What is the quickest algorithm to group all the 0s and represent them as their starting and ending index?

(ie) Output of this should be (0,5),(10,17)...

Answer 1

Let me write multithreaded approach in pseudo-code form:

Function ZeroHunter()
  Split the array into N segments (where N is multiple of number of threads available)
  Create a Dictionary<SegmentNumber, Result>. Let's call it DicResults.

  For i = 0 to Number of segments
    Result = ProcessSegmentOnNewThread(S)
    DicResults.Add(i, Result)
  Next

  Wait for all threads to complete

  ConcatResults(DicResults)
End Function

Code for ProcessSegmentOnNewThread:

Function ProcessSegmentOnNewThread(Segment S)
  Create a new thread

  List<int, int> lst;
  while i < S.Length
    if S[i] == 0 Then 
     NewEntry = lst.Add(i, i)
     while i < S.Length and S[i] == 0
       NewEntry.End++;
       i++
     end while
    end if

    i++
  end while

  Return the results in the form of List<int, int>
End Function

Code for ConcatResults():

Function ConcatResults(DicResults)
  Sort the input dictionary on segment number (the dictionary key that is)

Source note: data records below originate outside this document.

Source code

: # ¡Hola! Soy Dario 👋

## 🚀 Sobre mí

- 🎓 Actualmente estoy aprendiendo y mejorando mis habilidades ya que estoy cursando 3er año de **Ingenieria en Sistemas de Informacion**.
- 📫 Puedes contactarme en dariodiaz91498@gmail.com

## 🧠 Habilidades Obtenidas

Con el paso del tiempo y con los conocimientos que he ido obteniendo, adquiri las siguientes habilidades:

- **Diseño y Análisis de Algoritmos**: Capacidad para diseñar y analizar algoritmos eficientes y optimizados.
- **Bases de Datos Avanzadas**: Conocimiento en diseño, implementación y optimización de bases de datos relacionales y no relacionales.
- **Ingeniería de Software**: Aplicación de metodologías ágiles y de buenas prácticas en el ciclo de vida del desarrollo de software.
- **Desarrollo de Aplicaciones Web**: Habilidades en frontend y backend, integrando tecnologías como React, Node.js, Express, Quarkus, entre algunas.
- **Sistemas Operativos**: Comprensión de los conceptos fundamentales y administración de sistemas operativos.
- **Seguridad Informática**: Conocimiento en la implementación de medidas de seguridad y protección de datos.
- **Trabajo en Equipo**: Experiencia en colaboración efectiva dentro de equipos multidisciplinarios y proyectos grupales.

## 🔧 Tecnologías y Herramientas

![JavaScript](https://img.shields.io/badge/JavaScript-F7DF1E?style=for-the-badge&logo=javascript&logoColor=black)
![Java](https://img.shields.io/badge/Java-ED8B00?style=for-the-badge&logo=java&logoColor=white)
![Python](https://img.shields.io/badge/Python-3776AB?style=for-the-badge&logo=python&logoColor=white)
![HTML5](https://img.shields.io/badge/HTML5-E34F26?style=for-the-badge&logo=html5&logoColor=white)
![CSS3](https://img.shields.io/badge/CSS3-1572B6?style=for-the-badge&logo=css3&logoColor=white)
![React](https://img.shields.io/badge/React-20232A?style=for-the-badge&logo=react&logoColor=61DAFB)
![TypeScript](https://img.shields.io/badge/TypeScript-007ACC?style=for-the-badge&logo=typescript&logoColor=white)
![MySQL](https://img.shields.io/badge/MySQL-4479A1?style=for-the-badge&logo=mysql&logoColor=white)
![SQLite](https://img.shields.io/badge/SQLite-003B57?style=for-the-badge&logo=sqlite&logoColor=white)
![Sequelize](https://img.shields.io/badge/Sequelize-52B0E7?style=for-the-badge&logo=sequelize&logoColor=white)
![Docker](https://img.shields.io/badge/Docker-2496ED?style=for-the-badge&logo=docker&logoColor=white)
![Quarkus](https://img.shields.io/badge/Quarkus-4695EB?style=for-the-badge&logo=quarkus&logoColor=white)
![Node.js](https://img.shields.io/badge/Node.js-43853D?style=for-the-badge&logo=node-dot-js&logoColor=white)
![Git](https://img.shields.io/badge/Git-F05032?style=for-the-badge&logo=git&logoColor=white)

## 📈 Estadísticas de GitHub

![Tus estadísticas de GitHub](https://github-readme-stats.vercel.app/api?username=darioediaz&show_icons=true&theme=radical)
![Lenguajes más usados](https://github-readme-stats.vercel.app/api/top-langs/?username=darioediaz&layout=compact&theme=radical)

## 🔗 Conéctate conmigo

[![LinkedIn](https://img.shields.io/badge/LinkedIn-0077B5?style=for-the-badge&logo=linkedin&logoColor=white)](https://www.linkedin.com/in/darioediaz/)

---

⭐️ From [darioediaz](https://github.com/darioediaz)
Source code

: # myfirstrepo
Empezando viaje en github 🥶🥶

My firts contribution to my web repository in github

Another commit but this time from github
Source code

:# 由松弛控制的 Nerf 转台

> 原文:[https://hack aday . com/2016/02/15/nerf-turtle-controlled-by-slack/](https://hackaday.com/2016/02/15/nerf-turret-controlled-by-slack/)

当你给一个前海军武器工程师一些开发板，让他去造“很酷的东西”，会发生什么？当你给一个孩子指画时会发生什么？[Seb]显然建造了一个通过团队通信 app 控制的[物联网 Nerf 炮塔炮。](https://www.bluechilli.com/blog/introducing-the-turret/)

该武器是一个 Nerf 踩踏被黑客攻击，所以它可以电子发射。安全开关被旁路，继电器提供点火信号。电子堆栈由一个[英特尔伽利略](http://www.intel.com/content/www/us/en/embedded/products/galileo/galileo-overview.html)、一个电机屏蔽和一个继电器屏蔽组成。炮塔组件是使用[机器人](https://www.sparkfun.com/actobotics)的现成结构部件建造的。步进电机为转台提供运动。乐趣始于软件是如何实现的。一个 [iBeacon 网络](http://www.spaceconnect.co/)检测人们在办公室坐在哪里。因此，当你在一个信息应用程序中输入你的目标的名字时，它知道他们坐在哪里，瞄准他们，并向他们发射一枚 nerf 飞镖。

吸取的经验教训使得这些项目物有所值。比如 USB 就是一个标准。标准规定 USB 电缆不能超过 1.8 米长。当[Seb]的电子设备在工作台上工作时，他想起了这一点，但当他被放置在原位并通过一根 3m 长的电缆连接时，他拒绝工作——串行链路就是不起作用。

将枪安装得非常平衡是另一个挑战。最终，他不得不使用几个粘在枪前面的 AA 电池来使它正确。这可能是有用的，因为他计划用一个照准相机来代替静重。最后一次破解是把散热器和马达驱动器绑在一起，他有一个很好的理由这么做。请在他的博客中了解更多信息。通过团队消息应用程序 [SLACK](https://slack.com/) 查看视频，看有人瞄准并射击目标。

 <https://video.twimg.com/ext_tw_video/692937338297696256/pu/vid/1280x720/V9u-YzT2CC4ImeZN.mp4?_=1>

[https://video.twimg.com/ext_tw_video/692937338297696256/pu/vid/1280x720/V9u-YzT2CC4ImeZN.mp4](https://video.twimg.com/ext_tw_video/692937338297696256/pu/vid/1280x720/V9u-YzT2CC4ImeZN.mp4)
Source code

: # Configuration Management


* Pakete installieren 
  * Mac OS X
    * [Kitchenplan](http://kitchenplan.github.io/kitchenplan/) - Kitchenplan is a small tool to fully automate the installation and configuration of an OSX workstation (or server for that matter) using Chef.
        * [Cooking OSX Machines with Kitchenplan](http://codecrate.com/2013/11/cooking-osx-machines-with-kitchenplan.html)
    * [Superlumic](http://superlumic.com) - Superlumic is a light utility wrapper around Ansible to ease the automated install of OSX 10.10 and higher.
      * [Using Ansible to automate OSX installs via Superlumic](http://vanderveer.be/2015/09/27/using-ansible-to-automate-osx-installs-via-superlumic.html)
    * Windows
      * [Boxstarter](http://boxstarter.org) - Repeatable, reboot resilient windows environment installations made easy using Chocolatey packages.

  For i = 0 to DicResults.Count - 1
    If DicResult[i].End = DicResult[i+1].Start - 1
      Set DicResult[i].End = DicResult[i+1].End
      Remove DicResult[i+1] from the dictionary
    End If
  Next

  Return DicResult
End Function

Thing to note is that while this algorithm will beat non-threaded algorithms for very large arrays, you should not use it for smaller arrays because the overhead of creating threads and joining the results will outweigh the potential benefit of threading.

Answer 2

try this buddy...!! hope its fine :D

#include <stdio.h>

int main()
{
int a[12] = {0,0,0,0,1,1,1,1,0,0,0,0};
int i;
int t = 0;
  for( i = 0; i < (int)( sizeof(a) / sizeof(a[0])); i++) {
     if(a[i] == t) {
         int k = i;
         while(i + 1 < (int)( sizeof(a) / sizeof(a[0])) && a[i + 1] == 0) {
              i++; 
         }
         printf("range(%d,%d)\n",k,i);
     }    
}
}

Answer 3

Pseudo-code will be something like this -

for(int i = 0; i < array.length; i++) {
     if(array[i] == 0) {
         int left = i;
         while(i + 1 < array.length && array[i + 1] == 0) {
              i++; 
         }
         // print range [left, i] 
     }    
}

Time complexity is O(n) where n is array length. Space complexity is constant.